A3: Reinforcement Learning Fundamentals

Teaching Robots to Learn from Experience

Learning Objectives

By the end of this lesson, you will be able to:

Explain the reinforcement learning framework (agent, environment, reward)
Describe Markov Decision Processes (MDPs)
Understand policy and value functions
Compare popular RL algorithms (PPO, SAC)
Describe NVIDIA Isaac Gym for robot learning

Prerequisites

Completed Advanced Navigation tier (A1-A2)
Basic understanding of neural networks
Python programming experience

Theory: What is Reinforcement Learning?

The RL Framework

Reinforcement Learning (RL) teaches an agent to make decisions by interacting with an environment and receiving rewards.

RL Training Loop

Alt-text: Diagram showing the reinforcement learning loop. The Agent observes State from the Environment, takes an Action based on its Policy, receives a Reward signal, and transitions to a new State. This cycle repeats, with the agent learning to maximize cumulative reward over time.

Key Components

Component	Definition	Robot Example
Agent	The learner/decision-maker	Robot controller
Environment	The world the agent acts in	Simulation or real world
State (s)	Current observation	Joint positions, camera image
Action (a)	What the agent can do	Motor commands
Reward (r)	Feedback signal	+1 for reaching goal, -1 for collision
Policy (π)	Strategy: state → action	Neural network

The Goal

Find a policy that maximizes cumulative reward over time:

Maximize: E[R] = E[r₀ + γr₁ + γ²r₂ + γ³r₃ + ...]

Where γ (gamma) is the discount factor (0.99 typical), making future rewards less valuable.

Theory: Markov Decision Processes

MDP Definition

An MDP formalizes the RL problem:

S: Set of states
A: Set of actions
P(s'|s,a): Transition probability (physics)
R(s,a,s'): Reward function
γ: Discount factor

Markov Property

The future only depends on the current state, not the history:

P(s_{t+1} | s_t, a_t) = P(s_{t+1} | s_0, a_0, s_1, a_1, ..., s_t, a_t)

This simplification makes RL tractable.

Theory: Policies and Value Functions

Policy (π)

A policy maps states to actions:

Deterministic: π(s) = a
Stochastic: π(a|s) = P(action a | state s)

Neural network policies output action probabilities or continuous values.

Value Functions

State Value V(s): Expected return starting from state s

V^π(s) = E[R | s, π]

Action Value Q(s,a): Expected return from state s, taking action a

Q^π(s,a) = E[R | s, a, π]

Policy vs Value-Based Methods

Approach	Learns	Algorithms
Policy-based	Policy directly	REINFORCE, PPO
Value-based	Value function → derive policy	DQN, DDQN
Actor-Critic	Both	A3C, SAC, PPO

Popular RL Algorithms

PPO (Proximal Policy Optimization)

Data items:
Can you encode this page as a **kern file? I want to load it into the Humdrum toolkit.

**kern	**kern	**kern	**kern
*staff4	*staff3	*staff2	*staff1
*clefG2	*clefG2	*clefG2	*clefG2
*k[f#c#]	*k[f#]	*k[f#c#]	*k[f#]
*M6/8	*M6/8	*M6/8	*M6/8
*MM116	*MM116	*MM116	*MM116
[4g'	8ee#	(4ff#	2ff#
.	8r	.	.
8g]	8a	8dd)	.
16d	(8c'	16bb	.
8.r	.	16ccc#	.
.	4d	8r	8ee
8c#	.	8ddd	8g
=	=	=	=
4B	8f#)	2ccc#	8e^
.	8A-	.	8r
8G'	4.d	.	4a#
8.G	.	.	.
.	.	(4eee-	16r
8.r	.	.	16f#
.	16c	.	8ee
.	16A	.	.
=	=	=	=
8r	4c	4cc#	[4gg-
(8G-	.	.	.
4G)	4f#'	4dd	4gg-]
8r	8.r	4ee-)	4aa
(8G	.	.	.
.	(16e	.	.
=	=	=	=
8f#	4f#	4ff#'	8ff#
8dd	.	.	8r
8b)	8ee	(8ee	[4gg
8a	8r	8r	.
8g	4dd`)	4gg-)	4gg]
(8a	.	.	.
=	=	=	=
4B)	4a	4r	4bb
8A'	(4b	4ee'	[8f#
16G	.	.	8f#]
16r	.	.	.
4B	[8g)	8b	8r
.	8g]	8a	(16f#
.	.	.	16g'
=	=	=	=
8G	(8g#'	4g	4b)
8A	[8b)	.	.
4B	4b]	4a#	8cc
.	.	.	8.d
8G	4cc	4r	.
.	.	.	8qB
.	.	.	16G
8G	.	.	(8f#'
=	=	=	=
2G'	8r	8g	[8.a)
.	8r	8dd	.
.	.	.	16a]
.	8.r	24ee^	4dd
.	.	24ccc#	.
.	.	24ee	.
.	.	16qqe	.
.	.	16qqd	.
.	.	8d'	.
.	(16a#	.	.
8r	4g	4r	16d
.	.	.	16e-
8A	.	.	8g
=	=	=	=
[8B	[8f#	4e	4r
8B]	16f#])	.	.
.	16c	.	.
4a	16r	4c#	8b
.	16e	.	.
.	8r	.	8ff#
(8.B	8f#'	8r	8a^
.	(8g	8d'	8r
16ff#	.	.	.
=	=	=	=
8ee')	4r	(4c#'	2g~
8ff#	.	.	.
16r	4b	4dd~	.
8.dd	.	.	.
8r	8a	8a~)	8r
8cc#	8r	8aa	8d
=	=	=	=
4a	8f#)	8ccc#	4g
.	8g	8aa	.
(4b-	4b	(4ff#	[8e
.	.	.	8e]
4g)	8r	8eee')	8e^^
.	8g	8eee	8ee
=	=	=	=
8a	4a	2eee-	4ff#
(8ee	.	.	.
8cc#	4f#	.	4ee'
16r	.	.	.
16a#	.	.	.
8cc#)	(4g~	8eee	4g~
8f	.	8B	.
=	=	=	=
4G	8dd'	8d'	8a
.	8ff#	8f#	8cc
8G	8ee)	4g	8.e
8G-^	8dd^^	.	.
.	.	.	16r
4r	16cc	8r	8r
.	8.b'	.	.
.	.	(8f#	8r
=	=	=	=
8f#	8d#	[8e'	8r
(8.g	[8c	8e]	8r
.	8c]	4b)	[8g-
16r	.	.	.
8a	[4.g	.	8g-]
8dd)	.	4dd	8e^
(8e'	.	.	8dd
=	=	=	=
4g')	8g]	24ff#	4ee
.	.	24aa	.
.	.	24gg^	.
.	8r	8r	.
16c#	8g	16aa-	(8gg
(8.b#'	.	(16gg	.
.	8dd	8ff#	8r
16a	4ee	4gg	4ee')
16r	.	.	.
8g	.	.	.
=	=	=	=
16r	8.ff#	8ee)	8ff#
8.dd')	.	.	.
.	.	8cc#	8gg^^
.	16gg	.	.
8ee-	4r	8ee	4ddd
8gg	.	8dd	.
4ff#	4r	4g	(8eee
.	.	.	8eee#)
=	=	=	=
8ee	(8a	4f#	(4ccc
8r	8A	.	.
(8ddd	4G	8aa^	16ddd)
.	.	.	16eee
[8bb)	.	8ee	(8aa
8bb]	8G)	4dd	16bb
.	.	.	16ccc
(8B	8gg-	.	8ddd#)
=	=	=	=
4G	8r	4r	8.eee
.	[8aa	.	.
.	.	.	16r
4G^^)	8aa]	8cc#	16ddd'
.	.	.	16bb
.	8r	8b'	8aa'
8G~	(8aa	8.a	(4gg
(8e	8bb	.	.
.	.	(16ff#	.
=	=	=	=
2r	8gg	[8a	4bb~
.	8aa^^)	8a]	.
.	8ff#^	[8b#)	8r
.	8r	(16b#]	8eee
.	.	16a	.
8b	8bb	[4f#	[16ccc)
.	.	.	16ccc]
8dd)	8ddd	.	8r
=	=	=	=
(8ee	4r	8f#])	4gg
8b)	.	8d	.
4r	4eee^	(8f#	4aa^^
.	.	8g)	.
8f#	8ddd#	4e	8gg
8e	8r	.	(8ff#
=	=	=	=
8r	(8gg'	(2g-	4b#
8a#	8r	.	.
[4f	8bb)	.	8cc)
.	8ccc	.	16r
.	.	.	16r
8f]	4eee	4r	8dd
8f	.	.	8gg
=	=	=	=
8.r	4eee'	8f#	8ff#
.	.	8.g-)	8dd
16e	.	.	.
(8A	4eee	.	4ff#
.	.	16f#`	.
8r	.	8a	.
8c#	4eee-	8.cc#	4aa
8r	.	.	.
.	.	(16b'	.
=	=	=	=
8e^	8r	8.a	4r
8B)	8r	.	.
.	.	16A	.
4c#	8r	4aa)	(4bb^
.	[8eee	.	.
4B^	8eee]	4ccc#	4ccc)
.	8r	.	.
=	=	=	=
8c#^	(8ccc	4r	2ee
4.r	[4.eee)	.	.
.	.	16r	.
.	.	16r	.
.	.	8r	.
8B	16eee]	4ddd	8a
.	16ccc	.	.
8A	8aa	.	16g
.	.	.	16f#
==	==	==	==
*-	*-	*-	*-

TASK BRIEF ▸
Continue the reinforcement learning lesson from the point where it stops.

SOLVED EXERCISE ▸
Key Features:

Stable training with clipped objectives
Good sample efficiency
Easy to tune
Most popular for robotics

# PPO objective (simplified)
ratio = π_new(a|s) / π_old(a|s)
clipped_ratio = clip(ratio, 1-ε, 1+ε)
loss = -min(ratio * A, clipped_ratio * A)

SAC (Soft Actor-Critic)

Key Features:

Maximum entropy framework
Excellent exploration
Works well for continuous control
Better sample efficiency than PPO

When to Use Which

Scenario	Recommended
General robotics, locomotion	PPO
Complex manipulation	SAC
Discrete actions	DQN/PPO
Need exploration	SAC
Production deployment	PPO

NVIDIA Isaac Gym Overview

What is Isaac Gym?

Isaac Gym is NVIDIA's GPU-accelerated physics simulator for RL:

Thousands of parallel environments on one GPU
End-to-end GPU training (no CPU bottleneck)
Built-in RL algorithms (PPO, SAC)
Robotics assets (hands, quadrupeds, humanoids)

Training Pipeline

Isaac Gym Simulation (GPU)
    ↓
Observations (GPU tensors)
    ↓
Neural Network Policy (GPU)
    ↓
Actions (GPU tensors)
    ↓
Environment Step (GPU physics)
    ↓
Rewards (GPU tensors)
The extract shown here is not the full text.